By the way, how did you run the programs? Double clicking icons on the desktop and/or in the “Programs” menu?

I fixed part of it…after lots of fiddling, rebooting, and Scandisking, it figured out that it had a monitor, and let me set it back to regular…and a few programs started working (AOL, WordPad, other simple things), yet most of the rest gave errors about not knowing how to use the .lnk whether I tried via the desktop, or the Programs menu, or saying there was no modem (for AOL), or saying Win98 wasn’t registered (it is). I didn’t bother to try to run the programs via…anything else, the seemingly-empty registry was bothering me more, how it doesn’t recognize anything as being there, not just for how to run programs.
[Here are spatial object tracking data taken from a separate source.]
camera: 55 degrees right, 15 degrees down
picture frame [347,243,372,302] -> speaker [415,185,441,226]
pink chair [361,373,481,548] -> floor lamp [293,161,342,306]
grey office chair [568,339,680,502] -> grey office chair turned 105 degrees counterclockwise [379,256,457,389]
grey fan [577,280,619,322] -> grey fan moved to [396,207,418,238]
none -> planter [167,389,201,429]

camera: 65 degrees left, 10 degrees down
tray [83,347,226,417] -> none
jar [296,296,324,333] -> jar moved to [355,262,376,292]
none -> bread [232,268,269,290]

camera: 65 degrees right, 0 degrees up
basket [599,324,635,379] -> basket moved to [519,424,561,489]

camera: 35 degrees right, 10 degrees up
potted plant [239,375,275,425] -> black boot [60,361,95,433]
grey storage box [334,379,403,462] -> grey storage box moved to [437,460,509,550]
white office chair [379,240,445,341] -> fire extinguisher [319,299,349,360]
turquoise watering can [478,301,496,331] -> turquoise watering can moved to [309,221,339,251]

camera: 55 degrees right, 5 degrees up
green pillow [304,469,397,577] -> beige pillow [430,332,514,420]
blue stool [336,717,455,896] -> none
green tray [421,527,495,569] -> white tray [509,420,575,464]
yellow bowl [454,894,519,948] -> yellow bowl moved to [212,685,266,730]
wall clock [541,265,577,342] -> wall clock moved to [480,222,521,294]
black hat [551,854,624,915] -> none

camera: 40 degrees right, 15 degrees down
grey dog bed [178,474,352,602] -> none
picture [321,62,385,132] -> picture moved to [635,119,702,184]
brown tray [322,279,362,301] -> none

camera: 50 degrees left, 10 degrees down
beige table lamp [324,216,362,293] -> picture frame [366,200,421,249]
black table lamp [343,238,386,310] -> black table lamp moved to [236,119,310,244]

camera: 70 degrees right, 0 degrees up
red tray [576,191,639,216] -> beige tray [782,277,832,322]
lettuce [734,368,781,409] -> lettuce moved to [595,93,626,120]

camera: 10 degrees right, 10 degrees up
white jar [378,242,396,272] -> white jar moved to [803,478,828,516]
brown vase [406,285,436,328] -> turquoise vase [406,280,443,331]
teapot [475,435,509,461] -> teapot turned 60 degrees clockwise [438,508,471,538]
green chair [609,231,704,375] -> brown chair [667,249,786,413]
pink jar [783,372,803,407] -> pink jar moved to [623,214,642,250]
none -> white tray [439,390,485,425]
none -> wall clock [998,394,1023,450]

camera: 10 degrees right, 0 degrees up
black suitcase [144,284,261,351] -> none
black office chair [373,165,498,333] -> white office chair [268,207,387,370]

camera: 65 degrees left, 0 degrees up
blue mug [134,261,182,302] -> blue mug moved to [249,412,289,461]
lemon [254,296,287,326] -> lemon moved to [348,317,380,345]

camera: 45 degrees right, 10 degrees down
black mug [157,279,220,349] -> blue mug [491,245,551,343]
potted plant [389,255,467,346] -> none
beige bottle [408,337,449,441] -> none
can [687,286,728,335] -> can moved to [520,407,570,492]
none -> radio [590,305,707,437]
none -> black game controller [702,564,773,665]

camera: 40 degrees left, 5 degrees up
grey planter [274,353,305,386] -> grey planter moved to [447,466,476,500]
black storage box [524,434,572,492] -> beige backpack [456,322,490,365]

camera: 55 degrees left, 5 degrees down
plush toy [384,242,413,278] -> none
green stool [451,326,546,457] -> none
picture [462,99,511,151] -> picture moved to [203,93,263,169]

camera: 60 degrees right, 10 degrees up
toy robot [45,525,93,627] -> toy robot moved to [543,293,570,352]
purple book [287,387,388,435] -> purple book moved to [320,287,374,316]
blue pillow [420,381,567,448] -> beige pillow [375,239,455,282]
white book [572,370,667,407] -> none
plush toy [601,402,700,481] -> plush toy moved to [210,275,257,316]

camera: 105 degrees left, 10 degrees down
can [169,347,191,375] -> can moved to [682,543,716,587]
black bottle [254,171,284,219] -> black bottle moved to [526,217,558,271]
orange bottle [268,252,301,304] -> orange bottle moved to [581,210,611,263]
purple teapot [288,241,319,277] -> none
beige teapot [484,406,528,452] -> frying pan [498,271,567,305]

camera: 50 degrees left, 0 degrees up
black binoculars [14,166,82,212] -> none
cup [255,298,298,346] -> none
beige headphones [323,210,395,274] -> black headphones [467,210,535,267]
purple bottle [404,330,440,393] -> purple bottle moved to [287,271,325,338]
The computer hung up at no point, although when Scandisking it restarted about 50 million times, although before I had removed all things from running in the background but Systray, Explorer and ScanDisk.

There is no Windows CD, just a Hewlett-Packard 3-CD set for restoring everything on the computer. I chose not to use them because I couldn’t tell exactly what would happen, and the people at ‘the shop’ fixed the computer up right as rain last time, so I’d rather leave that process to them (plus they can keep all the files, where I can’t guarantee it).

I also checked msconfig to see if there was anything suspicious booting up at the beginning…nothing. It was a cleaner msconfig than my computer has.

Reinstalling an older registry set did help though - it enabled the computer to go “hey…this is a MONITOR…and a MOUSE WOW and HEY here are some drivers on my HDD about them…let’s use them!” finally. Didn’t fix any other problems though.

The computer is about four to five years old now, so I could see some overheating problem or something happening that…did something weird. The computer at least is going to be replaced soon enough, the owners say now, so I guess it’s not really an urgent manner anymore (and they’re taking it to the shop tomorrow too no less, so I can’t help them save money :frowning: ).

Curiousity still gets the better of us, at least to know if it’s hardware failure at some level, some virus, or something else. And sorry about how disjointed this must be, I’m too sick to fix it. :o

Okay, it seems that the registry got corrupted quite badly, so it can’t tell Windows is registered, can’t use any of the icons on the desktop, and so forth.

It might be a virus or just some very very rare Windows bug.

BTW restoring will wipe the HDD clean, so you need to backup the data first.